LE PAROLE DEL NON PROFIT/Terzo settore, l’adeguamento degli statuti offre un assist alle riorganizzazioni
Per gli enti non profit che si apprestano a modificare gli statuti per allinearsi alla riforma del Terzo settore, la fase di adeguamento potrebbe costituire l’occasione per effettuare riorganizzazioni del proprio assetto. Con l’introduzione del nuovo articolo 42-bis nel Codice civile, il Dlgs 117/2017 (Codice del Terzo settore o Cts) incoraggia queste operazioni, consentendo espressamente ad associazioni (riconosciute e non) e fondazioni di operare reciproche trasformazioni, fusioni o scissioni, purché questo non sia escluso dall’atto costitutivo dell’ente o dallo statuto. Così, ad esempio, un’associazione che voglia alleggerire la propria struttura potrà trasformarsi in fondazione; o, allo stesso modo, una fondazione di piccole dimensioni potrebbe scegliere di diventare associazione per evitare la nomina obbligatoria dell’organo di controllo.
Incidendo direttamente sul codice civile, la modifica normativa ha un’applicazione generalizzata a tutte le associazioni e fondazioni, sia che decidano di iscriversi al Registro unico del Terzo settore, sia che - volontariamente o per mancanza dei requisiti - ne restino fuori. Novità quest’ultima che mette fine ad un dibattito ultradecennale sulla possibilità di porre in essere operazioni straordinarie tra enti di questo tipo.
Vediamo quindi cosa dovrebbe fare un ente che intenda trasformarsi. In via preliminare, trovano applicazione alcune disposizioni previste dal codice civile per le società, in quanto compatibili, come ad esempio in materia di effetti dell’operazione, documentazione da predisporre e responsabilità verso i creditori (articoli 2498, 2500, 2500- bis, 2500-ter, comma 2, 2500-quinquies, 2500-sexies, 2500-nonies del Codice civile). Sotto il profilo operativo, specifici adempimenti sono a carico dell’organo amministrativo. Spetterà a quest’ultimo predisporre una relazione concernente la situazione patrimoniale dell’ente in via di trasformazione, con un elenco dei creditori aggiornato a non più di 120 giorni precedenti la delibera, redigere una relazione che illustri motivazioni ed effetti della trasformazione (in base all’articolo 2500-sexies, comma 2, del Codice civile), nonché una relazione di stima dei valori attuali degli elementi dell’attivo e del passivo (analogamente a quanto previsto per le società di persone che si trasformano in società di capitali - articolo 2500-ter, comma 2, del Codice civile).

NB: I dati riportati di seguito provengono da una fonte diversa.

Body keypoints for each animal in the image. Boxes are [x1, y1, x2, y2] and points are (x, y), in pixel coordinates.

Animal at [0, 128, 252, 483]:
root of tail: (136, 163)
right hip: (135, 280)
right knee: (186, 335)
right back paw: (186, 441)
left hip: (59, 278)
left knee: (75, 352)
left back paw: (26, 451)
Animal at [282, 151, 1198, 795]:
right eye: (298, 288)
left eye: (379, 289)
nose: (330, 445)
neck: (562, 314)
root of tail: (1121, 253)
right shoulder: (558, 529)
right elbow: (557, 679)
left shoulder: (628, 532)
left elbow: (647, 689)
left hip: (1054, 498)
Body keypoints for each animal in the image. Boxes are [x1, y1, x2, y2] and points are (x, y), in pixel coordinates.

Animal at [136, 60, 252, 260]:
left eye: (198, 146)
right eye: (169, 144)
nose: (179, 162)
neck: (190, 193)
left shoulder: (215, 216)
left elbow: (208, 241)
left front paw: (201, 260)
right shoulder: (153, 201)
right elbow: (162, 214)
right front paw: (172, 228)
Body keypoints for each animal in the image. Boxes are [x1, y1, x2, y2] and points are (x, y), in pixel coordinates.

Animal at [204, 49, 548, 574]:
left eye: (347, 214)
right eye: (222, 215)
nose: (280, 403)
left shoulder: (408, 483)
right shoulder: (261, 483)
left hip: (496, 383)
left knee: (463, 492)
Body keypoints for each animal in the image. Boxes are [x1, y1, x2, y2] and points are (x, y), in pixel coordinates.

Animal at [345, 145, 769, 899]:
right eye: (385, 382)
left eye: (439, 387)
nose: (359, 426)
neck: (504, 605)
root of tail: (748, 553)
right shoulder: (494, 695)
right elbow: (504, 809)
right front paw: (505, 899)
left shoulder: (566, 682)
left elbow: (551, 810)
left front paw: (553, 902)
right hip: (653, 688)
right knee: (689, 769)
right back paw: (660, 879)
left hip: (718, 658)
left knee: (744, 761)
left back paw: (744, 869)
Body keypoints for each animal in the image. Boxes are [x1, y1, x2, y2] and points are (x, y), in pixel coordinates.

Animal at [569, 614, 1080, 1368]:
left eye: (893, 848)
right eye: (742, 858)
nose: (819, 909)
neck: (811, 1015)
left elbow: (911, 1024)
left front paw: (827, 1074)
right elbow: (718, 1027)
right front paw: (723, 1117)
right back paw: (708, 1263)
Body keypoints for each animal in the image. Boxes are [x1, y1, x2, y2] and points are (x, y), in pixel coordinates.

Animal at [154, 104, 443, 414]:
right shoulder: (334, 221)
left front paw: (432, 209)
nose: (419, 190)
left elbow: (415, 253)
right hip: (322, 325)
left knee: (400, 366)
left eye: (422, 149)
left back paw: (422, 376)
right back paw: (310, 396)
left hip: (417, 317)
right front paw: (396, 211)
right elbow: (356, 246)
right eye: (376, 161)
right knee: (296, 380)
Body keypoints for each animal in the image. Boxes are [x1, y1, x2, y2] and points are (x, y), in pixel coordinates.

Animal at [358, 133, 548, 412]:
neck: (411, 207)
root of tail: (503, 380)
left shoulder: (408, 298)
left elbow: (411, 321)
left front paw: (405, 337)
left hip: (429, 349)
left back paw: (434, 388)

L’atto di trasformazione deve avere la forma pubblica, con relativo intervento del notaio, ed è soggetto ad apposita pubblicità se l’ente è una fondazione o associazione riconosciuta. Nello specifico, l’operazione deve essere comunicata al Registro delle persone giuridiche - che provvede contestualmente a dare evidenza della cessazione dell’ente trasformato - ed ha efficacia decorsi 60 giorni dall’ultimo adempimento pubblicitario (termine nel quale i creditori potranno proporre opposizione, in base all’articolo 2500-novies del Codice civile). In ogni caso l’intera operazione avviene in continuità, come per le società: l’ente che deriva dalla trasformazione prosegue in tutti i rapporti giuridici dell’ente trasformato.
La facoltà introdotta dalla riforma è sicuramente una chance importante per gli enti, anche alla luce del particolare trattamento tributario previsto per questo tipo di operazioni. Va detto, infatti, che solo per gli enti del Terzo settore, trasformazioni, fusioni e scissioni saranno neutrali fiscalmente e sconteranno un’imposta di registro in misura fissa (200 euro). Un’agevolazione, questa, di grande importanza, se si considera che, per chi resta fuori dal Terzo settore, l’operazione continua ad essere considerata realizzativa dall’Amministrazione finanziaria, con l’applicazione di un’imposta proporzionale del 3% calcolata, laddove vi siano beni immobili, sul valore venale degli stessi (risoluzione 2/E/2019).